## [Conjunto de tareas]
1. Responde a estas preguntas con la información de la reseña:
(a) ¿Con qué película reciente de Varda, y de qué año, termina el recorrido por su filmografía?
(b) ¿Qué pregunta sobre el reconocimiento de Varda plantea Juan Laborda?
(c) ¿De qué obra de Varda bebe Nomadland (2020), de Chloé Zhao?
2. Cita de la reseña el pasaje que va desde "El paseo guiado" hasta "de la propia.", ambas partes incluidas.
3. Por favor, traduce al inglés esta oración de la reseña: «La huella que ha dejado Agnès Varda en la cinematografía es profunda.»

## [Fragmento]
....

El paseo guiado de la mano de Juan Laborda Barceló por la filmografía de Agnès Varda, desde sus orígenes en la nouvelle vague hasta llegar a la reciente Rostros y lugares (2017), ofrece una oportunidad para navegar por las emociones de la directora. Este libro invita al lector, al igual que la magnífica creadora a sus espectadores, a empatizar y comprender al otro. El autor, como casi cualquiera que se haya acercado al cine de la intrépida belga, se muestra no solo maravillosamente herido por sus imágenes, sino contagiado por el devenir de las conexiones humanas que la cineasta traza. El ensayo se mueve entre el terreno de la necesaria reivindicación sopesada acerca de la importancia de Varda y la vigencia de su cine desde el plano histórico, fílmico, simbólico y social. Laborda descubre, como ejercicio de desnudez, la mirada de esta directora a través de la propia.
La huella que ha dejado Agnès Varda en la cinematografía es profunda. Sin embargo, que no sea tan nombrada como otros cineastas contemporáneos y que el público general desconozca buena parte de su filmografía no es óbice para disfrutar de un reconocimiento más allá del entorno cercano a la gran pantalla. Aproximarse a su cine permite observar en acción a una de las «pioneras y renovadoras del mensaje simbólico al infinito» que es la colección de imágenes que ha dejado esta artista para la humanidad. Juan Laborda no solo presenta un análisis amplio y profundo de su obra y de su impacto, sino que con valentía lanza reflexiones necesarias. Una de ellas es cuestionar si se la habría reconocido más de haber sido hombre —tesis digna de plantear y que de forma implícita la propia directora instauró en las retinas de los espectadores dada su originalidad y perspectiva únicas—. Además, su vigencia es manifiesta, independientemente de interpretaciones que con gran acierto el autor apunta. Filmes actuales y laureados como Nomadland (2020) de Chloé Zhao beben de obras de Varda como Sin techo ni ley (1986). Las «gafas de sol» con las que mira esta integrante de pleno derecho de la nouvelle vague —y con las que hace que los demás miren— son tan sublimes como modernas.

....

Datos de origen
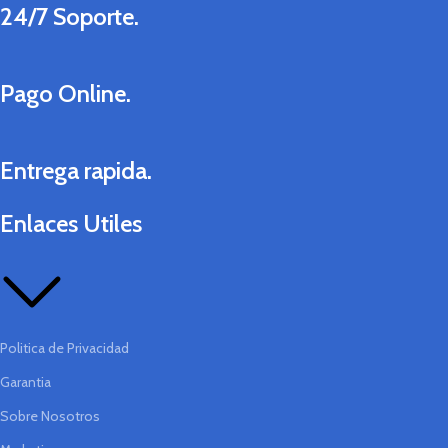
24/7 Soporte.
Pago Online.
Entrega rapida.
Enlaces Utiles
Politica de Privacidad
Garantia
Sobre Nosotros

....

## [Resultados]
1.
(a) Con Rostros y lugares, de 2017.
(b) Plantea si se la habría reconocido más de haber sido hombre.
(c) De Sin techo ni ley (1986).

2.
El paseo guiado de la mano de Juan Laborda Barceló por la filmografía de Agnès Varda, desde sus orígenes en la nouvelle vague hasta llegar a la reciente Rostros y lugares (2017), ofrece una oportunidad para navegar por las emociones de la directora. Este libro invita al lector, al igual que la magnífica creadora a sus espectadores, a empatizar y comprender al otro. El autor, como casi cualquiera que se haya acercado al cine de la intrépida belga, se muestra no solo maravillosamente herido por sus imágenes, sino contagiado por el devenir de las conexiones humanas que la cineasta traza. El ensayo se mueve entre el terreno de la necesaria reivindicación sopesada acerca de la importancia de Varda y la vigencia de su cine desde el plano histórico, fílmico, simbólico y social. Laborda descubre, como ejercicio de desnudez, la mirada de esta directora a través de la propia.

3. The mark that Agnès Varda has left on filmmaking is profound.